Wednesday, July 26, 2006

Maliki Urged to Resist Pressure From Iranian Mullahs

CNSNews.com
Thursday, 26 July 2006


CNSNews.com - Criticized by congressional Democrats for his refusal to condemn Hizballah, Iraqi Prime Minister Nouri al-Maliki faces other international challenges, especially the "increasing pressure from neighboring Iran," Middle East experts said this week.

"We know well that [Iran is] funding the insurgency in Iraq. They are fanning the flames of potential civil war in Iraq, and now, of course, and more ominously, they are also spreading their influence via their armed branch Hizballah and their armed branch Hamas into Lebanon and Palestine," said Struan Stevenson, a member of the European Parliament for Scotland during a meeting Tuesday of the Iran Policy Committee. The group is dedicated to regime change in Iran.

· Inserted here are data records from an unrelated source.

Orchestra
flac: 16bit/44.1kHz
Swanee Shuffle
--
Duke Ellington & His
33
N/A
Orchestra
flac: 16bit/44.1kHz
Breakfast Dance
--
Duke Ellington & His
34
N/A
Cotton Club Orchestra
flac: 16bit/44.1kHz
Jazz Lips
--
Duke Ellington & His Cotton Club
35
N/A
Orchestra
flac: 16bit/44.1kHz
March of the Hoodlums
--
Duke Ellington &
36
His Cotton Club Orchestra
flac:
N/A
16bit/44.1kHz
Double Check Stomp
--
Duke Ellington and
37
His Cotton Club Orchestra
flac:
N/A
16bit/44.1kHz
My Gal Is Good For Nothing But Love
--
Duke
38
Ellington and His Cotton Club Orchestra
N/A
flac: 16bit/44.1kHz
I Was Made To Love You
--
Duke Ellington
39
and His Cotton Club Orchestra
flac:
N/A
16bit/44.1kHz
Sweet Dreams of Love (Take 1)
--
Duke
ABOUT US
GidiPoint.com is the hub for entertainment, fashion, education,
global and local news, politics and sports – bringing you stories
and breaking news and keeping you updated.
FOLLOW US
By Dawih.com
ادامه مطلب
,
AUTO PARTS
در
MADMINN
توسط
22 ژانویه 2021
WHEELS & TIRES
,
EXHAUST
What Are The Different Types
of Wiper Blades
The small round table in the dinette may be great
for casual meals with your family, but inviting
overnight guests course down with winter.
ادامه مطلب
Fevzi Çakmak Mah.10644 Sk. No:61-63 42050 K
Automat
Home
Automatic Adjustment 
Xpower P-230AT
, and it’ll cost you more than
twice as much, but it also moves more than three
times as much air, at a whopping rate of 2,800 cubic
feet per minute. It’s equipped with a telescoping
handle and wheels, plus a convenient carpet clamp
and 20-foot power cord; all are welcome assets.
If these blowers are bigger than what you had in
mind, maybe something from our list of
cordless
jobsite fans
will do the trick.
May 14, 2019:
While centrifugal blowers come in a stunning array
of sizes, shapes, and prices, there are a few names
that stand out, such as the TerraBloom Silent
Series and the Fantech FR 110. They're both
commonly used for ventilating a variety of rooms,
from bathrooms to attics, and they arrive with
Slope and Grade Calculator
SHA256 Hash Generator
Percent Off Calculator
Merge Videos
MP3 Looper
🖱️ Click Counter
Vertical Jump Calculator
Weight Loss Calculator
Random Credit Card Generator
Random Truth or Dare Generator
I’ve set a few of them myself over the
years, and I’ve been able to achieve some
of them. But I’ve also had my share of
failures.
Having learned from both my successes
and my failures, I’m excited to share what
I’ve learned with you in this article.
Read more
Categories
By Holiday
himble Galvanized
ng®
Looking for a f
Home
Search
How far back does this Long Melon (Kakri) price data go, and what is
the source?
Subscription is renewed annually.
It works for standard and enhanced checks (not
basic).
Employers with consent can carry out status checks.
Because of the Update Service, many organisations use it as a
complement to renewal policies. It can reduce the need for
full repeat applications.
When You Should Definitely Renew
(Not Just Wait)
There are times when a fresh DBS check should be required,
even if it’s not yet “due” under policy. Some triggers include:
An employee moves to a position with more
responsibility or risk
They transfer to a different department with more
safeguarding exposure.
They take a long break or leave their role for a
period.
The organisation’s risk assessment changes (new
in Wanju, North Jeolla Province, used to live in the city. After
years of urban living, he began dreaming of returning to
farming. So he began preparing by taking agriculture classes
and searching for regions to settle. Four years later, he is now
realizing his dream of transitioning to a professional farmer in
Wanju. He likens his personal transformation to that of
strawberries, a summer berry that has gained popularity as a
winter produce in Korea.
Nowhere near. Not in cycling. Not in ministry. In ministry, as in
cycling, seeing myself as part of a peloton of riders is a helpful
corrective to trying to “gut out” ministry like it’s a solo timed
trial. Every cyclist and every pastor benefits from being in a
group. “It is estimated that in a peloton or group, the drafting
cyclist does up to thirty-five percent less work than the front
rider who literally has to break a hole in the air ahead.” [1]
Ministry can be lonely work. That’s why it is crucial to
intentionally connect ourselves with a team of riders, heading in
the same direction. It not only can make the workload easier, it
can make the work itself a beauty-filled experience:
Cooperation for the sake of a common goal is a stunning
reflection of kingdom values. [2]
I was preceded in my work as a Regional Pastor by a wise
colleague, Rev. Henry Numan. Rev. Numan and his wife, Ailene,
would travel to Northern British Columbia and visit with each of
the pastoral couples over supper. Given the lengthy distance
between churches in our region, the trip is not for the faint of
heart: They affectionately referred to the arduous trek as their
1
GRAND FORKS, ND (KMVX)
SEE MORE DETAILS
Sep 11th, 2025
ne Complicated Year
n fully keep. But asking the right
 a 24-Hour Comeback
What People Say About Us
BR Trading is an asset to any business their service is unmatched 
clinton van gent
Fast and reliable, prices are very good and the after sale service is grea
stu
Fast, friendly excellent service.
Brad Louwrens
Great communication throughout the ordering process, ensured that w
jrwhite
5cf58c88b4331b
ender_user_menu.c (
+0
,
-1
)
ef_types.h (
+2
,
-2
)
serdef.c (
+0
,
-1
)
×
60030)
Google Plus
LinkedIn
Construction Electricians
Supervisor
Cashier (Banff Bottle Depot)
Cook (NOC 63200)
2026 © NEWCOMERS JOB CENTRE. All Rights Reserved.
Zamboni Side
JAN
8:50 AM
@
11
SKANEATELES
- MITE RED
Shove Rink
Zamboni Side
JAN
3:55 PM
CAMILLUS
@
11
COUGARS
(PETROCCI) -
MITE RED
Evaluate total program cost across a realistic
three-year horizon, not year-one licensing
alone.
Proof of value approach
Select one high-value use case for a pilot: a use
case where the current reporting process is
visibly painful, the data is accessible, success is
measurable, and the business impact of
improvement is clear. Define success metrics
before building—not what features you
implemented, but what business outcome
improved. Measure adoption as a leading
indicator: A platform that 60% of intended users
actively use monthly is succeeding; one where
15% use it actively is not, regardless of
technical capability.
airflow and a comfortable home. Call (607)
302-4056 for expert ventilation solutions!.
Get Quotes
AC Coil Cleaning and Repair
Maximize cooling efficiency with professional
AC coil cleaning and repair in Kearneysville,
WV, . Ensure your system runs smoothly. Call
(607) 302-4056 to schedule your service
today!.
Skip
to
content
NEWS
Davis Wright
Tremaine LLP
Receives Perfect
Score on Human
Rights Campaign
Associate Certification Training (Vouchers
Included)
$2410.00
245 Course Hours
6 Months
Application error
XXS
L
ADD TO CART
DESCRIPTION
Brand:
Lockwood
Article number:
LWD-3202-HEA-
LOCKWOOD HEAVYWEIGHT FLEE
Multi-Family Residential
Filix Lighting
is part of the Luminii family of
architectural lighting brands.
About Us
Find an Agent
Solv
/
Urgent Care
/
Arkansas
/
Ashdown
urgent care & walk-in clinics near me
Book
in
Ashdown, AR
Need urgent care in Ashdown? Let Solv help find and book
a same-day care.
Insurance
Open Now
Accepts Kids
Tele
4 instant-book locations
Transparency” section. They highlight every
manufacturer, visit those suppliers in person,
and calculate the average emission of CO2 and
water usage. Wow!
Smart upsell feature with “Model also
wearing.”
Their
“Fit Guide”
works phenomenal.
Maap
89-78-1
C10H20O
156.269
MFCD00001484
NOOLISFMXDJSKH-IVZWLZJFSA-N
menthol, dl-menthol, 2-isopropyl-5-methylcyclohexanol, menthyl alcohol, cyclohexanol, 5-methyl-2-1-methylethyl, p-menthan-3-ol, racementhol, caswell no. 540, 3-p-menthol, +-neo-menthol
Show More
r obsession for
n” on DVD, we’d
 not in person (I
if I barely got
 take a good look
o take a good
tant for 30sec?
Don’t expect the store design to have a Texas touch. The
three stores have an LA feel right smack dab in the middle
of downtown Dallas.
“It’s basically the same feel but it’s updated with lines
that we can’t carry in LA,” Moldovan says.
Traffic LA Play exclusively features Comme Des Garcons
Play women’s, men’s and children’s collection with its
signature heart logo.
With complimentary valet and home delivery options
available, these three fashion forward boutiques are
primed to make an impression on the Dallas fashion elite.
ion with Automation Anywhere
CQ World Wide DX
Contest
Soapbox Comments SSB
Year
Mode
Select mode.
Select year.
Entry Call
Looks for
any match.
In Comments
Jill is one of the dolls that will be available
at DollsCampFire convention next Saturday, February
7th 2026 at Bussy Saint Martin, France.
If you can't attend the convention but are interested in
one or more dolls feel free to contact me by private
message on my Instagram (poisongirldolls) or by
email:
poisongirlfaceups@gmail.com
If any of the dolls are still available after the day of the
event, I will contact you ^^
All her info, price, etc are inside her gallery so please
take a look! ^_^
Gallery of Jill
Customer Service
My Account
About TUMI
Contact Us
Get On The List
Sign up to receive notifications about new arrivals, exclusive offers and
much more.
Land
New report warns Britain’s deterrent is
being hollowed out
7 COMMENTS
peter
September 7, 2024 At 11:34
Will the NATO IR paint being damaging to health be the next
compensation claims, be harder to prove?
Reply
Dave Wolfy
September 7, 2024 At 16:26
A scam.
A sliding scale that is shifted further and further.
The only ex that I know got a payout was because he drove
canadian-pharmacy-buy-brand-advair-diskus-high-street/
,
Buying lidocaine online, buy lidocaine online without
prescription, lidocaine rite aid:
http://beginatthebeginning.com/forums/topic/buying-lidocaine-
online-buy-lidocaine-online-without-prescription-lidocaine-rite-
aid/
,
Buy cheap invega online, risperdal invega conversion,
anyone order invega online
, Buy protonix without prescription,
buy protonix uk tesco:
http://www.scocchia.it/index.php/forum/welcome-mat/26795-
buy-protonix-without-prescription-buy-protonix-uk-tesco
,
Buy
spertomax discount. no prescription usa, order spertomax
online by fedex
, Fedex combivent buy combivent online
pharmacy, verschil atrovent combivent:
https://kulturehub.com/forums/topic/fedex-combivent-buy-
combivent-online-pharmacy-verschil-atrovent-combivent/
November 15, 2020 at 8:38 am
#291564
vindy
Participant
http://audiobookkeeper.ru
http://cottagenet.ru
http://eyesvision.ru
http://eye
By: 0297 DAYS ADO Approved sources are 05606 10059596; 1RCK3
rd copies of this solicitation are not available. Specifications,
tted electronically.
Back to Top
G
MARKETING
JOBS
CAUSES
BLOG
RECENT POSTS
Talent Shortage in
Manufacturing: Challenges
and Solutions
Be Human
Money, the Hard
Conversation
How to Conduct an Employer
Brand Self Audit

Stevenson also co-chairs the Friends of a Free Iran Inter-group in the European Parliament.

"Maliki must not bend the knee to any pressure from Tehran," Stevenson said. "He must stand up for the democratically elected government he represents."

Stevenson criticized the U.S. State Department's decision to place the Mujahedin-e Khalq Organization (MEK) and related groups on its list of international terrorist organizations. That decision was "crazy," he said.

"We've decided to hamstring them. We've decided to shackle them. We've put the MEK, and, here in the United States, even the National Council for Resistance, on the terror list without any justification," Stevenson said. "They're on the terror list without any history of committing any terrorist acts."

As Cybercast News Service previously reported, the MEK was expelled from Iran after the 1979 Islamic Revolution. The group was placed on the State Department's list of foreign terrorist groups in 1997 for advocating the overthrow of the Iranian regime.

At this point in history, the Bush administration must ensure that Maliki understands his true allies and enemies, Stevenson said.

"We should be telling Prime Minister Maliki that the democratically-elected government in Iraq is something that we in the West support ... and that he must not allow the influence from the mullahs to start diverting him from a democracy course. That means he must listen to those people who say you really have to protect the Iranian opposition," Stevenson said.